発想法は昔から変わらず(以前ファンボの記事でも多分書いた?)、落語のさんだいばなしみたいな感じで言葉からの発想、シチュエーションの思いつきから演繹法で「ではこのあとこうなる」と続きをどんどん発想していく感じで話を積み重ねていきます。「花」「宇宙」「水」「虫」「よどむ」「恐怖」など色々…

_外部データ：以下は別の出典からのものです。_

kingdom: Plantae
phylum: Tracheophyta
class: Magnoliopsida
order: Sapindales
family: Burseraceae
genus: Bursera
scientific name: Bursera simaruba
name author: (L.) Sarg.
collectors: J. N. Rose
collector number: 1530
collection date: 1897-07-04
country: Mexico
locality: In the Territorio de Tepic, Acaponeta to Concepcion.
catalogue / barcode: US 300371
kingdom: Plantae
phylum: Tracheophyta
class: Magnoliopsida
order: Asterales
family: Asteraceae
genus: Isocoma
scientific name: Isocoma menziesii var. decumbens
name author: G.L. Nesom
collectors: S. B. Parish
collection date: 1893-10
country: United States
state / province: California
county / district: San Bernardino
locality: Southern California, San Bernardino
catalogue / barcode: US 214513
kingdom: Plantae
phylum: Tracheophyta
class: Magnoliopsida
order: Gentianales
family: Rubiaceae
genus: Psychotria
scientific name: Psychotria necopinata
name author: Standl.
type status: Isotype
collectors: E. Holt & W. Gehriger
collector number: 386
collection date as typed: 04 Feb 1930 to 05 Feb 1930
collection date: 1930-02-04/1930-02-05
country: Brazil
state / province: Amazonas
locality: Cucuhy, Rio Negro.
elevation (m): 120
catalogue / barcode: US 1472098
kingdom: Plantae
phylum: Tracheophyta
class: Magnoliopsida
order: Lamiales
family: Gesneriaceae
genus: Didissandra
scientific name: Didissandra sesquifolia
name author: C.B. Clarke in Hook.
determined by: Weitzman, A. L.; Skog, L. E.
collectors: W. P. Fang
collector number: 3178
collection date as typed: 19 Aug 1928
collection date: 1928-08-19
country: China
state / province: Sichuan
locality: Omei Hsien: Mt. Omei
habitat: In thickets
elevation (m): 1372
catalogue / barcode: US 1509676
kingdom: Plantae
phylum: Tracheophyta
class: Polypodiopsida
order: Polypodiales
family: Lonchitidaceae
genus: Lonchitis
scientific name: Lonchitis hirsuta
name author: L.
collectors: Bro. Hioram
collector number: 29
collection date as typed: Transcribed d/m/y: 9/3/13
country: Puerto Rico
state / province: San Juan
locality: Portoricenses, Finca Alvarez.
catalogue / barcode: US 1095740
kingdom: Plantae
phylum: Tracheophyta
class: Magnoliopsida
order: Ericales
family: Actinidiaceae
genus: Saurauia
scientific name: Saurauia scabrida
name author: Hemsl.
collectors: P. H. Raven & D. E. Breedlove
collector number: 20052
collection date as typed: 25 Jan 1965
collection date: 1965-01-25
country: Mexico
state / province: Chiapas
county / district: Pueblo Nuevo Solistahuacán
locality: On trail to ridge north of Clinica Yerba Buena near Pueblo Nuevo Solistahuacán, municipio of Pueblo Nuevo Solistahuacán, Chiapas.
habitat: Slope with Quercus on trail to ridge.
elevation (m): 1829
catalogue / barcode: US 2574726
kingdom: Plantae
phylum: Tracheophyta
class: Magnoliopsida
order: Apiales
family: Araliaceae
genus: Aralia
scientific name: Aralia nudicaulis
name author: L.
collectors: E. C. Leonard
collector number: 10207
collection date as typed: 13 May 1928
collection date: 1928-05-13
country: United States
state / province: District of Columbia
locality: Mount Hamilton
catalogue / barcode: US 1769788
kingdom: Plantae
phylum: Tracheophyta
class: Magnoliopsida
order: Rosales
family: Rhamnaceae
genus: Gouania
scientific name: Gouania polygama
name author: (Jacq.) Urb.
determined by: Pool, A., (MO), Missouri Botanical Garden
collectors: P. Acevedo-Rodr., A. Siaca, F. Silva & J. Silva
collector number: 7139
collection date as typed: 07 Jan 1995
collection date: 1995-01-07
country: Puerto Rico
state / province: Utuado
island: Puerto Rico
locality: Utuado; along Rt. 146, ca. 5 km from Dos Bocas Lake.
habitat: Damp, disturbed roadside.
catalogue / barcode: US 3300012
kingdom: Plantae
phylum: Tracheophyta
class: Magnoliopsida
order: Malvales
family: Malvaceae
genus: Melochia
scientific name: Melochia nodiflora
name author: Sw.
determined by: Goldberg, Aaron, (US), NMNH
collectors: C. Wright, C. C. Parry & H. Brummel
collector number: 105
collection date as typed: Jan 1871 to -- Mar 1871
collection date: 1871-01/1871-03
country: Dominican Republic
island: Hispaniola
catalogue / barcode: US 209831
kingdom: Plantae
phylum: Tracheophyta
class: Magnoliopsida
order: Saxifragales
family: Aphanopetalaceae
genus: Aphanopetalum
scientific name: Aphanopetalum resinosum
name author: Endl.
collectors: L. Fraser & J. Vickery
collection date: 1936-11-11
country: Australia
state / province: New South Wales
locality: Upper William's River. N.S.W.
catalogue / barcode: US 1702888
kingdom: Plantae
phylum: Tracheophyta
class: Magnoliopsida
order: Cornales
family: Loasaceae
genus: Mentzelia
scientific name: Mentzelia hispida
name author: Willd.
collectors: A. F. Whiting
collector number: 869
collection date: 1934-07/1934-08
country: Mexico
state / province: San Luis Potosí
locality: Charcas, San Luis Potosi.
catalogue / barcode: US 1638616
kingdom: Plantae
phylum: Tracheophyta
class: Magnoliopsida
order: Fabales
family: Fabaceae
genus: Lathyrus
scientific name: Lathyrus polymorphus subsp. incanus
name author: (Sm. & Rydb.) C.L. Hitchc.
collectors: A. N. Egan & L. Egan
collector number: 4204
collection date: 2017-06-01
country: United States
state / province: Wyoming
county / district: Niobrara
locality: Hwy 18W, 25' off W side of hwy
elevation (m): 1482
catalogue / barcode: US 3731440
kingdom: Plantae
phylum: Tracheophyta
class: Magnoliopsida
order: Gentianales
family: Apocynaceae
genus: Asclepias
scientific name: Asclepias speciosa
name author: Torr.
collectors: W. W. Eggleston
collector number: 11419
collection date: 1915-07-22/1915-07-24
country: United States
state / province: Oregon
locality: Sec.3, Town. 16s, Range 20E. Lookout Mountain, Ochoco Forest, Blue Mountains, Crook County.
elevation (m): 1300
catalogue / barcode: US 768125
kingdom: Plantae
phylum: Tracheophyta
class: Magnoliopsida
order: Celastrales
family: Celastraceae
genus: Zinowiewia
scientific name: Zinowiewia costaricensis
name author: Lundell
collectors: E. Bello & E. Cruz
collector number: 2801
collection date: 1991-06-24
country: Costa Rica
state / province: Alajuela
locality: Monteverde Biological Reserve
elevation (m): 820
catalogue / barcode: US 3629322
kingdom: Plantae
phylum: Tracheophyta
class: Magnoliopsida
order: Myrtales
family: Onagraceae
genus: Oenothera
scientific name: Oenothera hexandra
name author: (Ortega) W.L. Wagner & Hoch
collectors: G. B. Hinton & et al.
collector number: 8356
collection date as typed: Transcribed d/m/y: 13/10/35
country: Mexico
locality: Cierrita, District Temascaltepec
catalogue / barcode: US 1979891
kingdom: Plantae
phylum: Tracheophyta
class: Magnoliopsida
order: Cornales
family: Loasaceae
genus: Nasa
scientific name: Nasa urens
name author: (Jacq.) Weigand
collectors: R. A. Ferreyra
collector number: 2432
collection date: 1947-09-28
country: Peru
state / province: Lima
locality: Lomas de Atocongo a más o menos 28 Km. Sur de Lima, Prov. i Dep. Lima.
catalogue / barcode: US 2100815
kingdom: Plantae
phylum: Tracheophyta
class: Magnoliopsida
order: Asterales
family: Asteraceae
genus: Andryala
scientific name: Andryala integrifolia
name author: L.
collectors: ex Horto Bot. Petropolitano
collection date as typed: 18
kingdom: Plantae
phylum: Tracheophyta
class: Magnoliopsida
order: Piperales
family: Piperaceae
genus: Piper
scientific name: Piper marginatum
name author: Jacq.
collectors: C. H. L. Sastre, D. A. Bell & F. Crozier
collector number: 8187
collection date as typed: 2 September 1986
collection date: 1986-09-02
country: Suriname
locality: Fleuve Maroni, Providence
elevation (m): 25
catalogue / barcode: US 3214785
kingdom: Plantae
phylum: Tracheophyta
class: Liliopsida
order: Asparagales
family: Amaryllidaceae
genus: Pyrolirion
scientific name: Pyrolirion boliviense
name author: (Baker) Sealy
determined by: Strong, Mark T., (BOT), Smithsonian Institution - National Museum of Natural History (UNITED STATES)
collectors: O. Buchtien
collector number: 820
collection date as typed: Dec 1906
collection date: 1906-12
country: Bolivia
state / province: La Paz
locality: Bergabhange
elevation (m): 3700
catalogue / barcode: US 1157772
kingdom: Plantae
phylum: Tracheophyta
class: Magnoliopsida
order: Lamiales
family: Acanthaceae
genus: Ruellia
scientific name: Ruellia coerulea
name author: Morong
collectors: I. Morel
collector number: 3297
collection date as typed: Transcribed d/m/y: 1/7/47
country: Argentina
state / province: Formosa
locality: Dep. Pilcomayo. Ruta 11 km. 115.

(偉大なる手塚先生がブラックジャックでさんだいばなしのように言葉の組み合わせで話を考えていたエピソード、小説家の星新一先生が「水+惑星」のように言葉の組み合わせでショートショートを書かれていたエピソードと、ほぼおなじ方法です…)
言葉と言葉の組み合わせをストーリーやシチュエーションにして空想するのが好きで、そこから絵をイメージするのが好きなので漫画という表現で毎日楽しく創作しております。言葉によって出てくるイメージ、さらにそれを絵にして描きたい、となるとやっぱり一番好きなモチーフが出てくるので、脳内にある多数のジャンルから「たすの好きなもの」が抽出されてシチュエーション化されていき、大きな世界に繋がっていく…という感じです。
「猫耳」「ケモノ」「爆弾魔」「ダウナー」「ぶかぶか袖」「サスペンス」「BL」「貝殻」「海」「宇宙」「皆既日食」など、単語から好きなシチュエーションやキャラクター像を膨らませていって発想します。
変容生物の話は「メタモルフォーゼ」をテーマに、はじめはちょっと「陰鬱な童話」のようなイメージでバッドエンドも考えていたのだけど綺麗な話にしたいな…と思い「姿が変わっても『ここにいる』という存在は変わらない」という終わりかたにしました。ちなみにあのあたりで『貝』を思いついたのでシーマンで印象的だったノーチラスが好きなのでオウムガイを思いつき、はじめは少年が「オウムガイになる」というとっかかりで演繹法で話を作っていきました。『貝』という言葉で私はノーチラスが脳内から出てくるけど、何を発想するかは十人十色なのでそこが創作の面白く楽しいところだな…と思います(みなさんは『貝』という言葉で何を連想しますか?)
『オウムガイ』のような生き物が出てくると私の中の藤岡弘探検隊がウズウズしてくるので自然と『探索、捕獲』という流れで話が進んでいきます。『捕獲』したならそれを頼んだ人物がいるのでその人物がキーになってきます。『その生き物が好きで手に入れたかった少年』という存在が私の中で出てきて、人によってはここから水槽を作って育てる、とか仲良くなるストーリーになっていったりするかもしれない、私の物語の中ではオムロムゥは死んでしまい、それだけでなく少年にオムロムゥの面影が出てくる、というところで最初のテーマである「メタモルフォーゼ」のとっかかりがここで登場。ここからは『変容』していく過程とそれによる環境、精神的な部分の変化など思い浮かんだものを漫画にしたためてかいていきます。という感じで、話が出来上がっていきます。
『言葉』から発想し、好きなモチーフで好きなシチュエーションを描けること、絵が描けること、キャラクターが生まれること、そのキャラクターを動かせること、また勝手に動いて話がさらに動いていくことがとても楽しいので、創作は飽きない……本当に楽しいなと思います。